[Exercise input]:
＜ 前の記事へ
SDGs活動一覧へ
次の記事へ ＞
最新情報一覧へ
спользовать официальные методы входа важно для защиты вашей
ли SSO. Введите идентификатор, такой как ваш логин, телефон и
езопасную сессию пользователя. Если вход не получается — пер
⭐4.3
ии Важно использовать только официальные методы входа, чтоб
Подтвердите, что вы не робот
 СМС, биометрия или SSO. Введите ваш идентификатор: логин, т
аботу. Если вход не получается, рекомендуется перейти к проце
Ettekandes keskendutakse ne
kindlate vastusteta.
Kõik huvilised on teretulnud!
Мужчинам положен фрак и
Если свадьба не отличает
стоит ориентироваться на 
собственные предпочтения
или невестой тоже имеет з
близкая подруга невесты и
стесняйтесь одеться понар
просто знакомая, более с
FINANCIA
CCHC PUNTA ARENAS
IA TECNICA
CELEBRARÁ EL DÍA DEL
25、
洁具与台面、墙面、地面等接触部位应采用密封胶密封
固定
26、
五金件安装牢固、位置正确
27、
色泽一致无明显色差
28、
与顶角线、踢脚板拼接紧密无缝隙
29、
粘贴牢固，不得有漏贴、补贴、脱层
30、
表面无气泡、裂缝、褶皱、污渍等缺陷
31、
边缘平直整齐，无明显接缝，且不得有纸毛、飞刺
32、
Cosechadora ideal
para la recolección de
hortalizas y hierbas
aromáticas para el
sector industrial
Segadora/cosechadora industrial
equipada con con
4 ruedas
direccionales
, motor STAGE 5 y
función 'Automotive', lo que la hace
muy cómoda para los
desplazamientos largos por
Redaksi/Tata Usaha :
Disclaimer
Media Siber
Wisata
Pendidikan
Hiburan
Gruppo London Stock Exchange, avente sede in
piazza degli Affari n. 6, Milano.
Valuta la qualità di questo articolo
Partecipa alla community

[Instructions to follow]: Could you rewrite the lines from the start through the line containing "Ettekandes keskendutakse ne", replacing "SSO" with "OAuth" and leaving everything else unchanged?

[Task response]:
＜ 前の記事へ
SDGs活動一覧へ
次の記事へ ＞
最新情報一覧へ
спользовать официальные методы входа важно для защиты вашей
ли OAuth. Введите идентификатор, такой как ваш логин, телефон и
езопасную сессию пользователя. Если вход не получается — пер
⭐4.3
ии Важно использовать только официальные методы входа, чтоб
Подтвердите, что вы не робот
 СМС, биометрия или OAuth. Введите ваш идентификатор: логин, т
аботу. Если вход не получается, рекомендуется перейти к проце
Ettekandes keskendutakse ne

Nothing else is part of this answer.